Mükemmel. Tek kelimeyle mü-kem-mel! Yüksel ve Babür hayal ürünü değil gerçek kişiler bu arada. Sadece bu Allah'ın öyle herkese nasip etmeyeceği uçsuz bucaksız bir gönül bağı. Yazar hanım kızımız abilerini canından çok seviyor. Umarım kendisi de en az bu kadar çok seviliyordur. Yoksa gerçekten üzülürüm. Çok temiz, berrak, destansı bir sevgi çünkü bu.

Bu yazılar bir gün kitap olarak basılırsa çok rica ediyorum Yüksel ve Babür'ü kapak fotoğrafı yap. Bu iki dünya şanslısı adamı görelim artık.
Bayram dolayısıyla memlekete dönünce ailem ve aşık olduğum insanla yaşadığım muhteşem olay.

Yalnız bence yazarın Yüksel ve Babür beyler ile yaşadığı kavuşma her seferinde farklı bir güzelliği içinde barındırıyor olabilir. Taze meyve kokusu gibi, deniz dalgası gibi, bebek gülüşü gibi muhteşem bir şey olmalı. Arkadaşlar, bu bir kara sevda türü.
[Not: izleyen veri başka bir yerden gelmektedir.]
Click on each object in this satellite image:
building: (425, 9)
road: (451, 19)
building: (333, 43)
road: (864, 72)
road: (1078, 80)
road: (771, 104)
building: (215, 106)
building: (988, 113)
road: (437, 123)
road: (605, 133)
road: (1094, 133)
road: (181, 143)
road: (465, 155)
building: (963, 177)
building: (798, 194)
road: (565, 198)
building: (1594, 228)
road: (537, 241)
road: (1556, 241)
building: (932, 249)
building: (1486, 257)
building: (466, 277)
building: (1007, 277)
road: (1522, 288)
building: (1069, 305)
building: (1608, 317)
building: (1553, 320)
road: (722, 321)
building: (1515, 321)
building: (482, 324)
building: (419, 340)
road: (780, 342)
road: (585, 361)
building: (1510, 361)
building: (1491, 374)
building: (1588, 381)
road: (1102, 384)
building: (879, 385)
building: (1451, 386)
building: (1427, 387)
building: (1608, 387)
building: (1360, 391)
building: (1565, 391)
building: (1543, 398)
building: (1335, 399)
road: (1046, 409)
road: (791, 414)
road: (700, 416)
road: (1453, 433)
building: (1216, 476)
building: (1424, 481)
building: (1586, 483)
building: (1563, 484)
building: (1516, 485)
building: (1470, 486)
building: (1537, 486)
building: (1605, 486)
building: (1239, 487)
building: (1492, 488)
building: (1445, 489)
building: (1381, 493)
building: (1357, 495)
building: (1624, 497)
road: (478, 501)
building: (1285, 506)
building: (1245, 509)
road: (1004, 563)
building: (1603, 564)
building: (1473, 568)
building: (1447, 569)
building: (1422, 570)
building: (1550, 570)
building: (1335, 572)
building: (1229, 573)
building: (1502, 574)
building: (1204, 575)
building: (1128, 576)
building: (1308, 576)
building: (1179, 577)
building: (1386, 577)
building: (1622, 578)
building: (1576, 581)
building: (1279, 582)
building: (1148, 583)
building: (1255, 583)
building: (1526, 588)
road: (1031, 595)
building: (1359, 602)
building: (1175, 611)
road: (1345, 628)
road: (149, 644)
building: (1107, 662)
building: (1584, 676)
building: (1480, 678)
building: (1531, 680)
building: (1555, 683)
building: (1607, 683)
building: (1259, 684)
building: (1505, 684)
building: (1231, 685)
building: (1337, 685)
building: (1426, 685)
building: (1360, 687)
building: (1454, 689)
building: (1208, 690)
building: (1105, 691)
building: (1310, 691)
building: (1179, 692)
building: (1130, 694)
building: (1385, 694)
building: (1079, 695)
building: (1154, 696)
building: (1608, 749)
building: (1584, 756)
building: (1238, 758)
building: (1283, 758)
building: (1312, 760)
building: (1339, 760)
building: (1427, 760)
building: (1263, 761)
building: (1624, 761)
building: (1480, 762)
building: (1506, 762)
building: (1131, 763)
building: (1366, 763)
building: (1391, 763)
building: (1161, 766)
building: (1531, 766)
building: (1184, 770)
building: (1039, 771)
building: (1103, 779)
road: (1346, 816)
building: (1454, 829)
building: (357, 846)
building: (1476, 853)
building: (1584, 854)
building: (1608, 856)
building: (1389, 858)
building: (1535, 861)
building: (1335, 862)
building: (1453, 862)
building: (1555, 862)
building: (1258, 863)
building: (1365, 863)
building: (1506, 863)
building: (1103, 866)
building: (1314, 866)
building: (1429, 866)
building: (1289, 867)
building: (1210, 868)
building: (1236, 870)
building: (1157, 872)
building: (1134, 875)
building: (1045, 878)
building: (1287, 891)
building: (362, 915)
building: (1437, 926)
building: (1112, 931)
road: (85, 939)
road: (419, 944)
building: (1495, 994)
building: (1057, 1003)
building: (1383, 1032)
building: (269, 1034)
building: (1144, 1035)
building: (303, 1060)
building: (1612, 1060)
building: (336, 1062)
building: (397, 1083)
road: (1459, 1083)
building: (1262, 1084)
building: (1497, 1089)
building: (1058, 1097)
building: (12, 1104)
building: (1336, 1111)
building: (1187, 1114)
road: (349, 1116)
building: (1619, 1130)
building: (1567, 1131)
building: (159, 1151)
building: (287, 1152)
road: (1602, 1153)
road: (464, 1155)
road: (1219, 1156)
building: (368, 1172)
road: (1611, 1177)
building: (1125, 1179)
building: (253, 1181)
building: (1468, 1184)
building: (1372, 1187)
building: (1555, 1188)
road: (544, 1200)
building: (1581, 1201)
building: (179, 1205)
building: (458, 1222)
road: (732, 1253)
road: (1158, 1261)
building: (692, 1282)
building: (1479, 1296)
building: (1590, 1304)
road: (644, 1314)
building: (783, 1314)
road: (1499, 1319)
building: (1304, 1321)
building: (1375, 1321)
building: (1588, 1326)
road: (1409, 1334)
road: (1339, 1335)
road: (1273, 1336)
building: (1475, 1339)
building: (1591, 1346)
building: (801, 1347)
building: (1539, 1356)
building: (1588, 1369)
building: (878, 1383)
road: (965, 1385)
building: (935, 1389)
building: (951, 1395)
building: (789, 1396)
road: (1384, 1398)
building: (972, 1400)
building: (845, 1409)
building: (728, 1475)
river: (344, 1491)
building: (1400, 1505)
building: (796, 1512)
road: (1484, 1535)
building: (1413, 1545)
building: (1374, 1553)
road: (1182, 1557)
Sevda illa karşı cinsten birine aşık olmakla ilgili bir şey değildir. içinde her daim çocuksu heyecan taşıyan genç bir kadının abilerini idealize etmesi ve onlara derin bir tutkuyla bağlı olması da sevdanın bir türü.

Çok hoş, çok sevimli ama bir o kadar da saygı ve hayranlık uyandıran bir durum.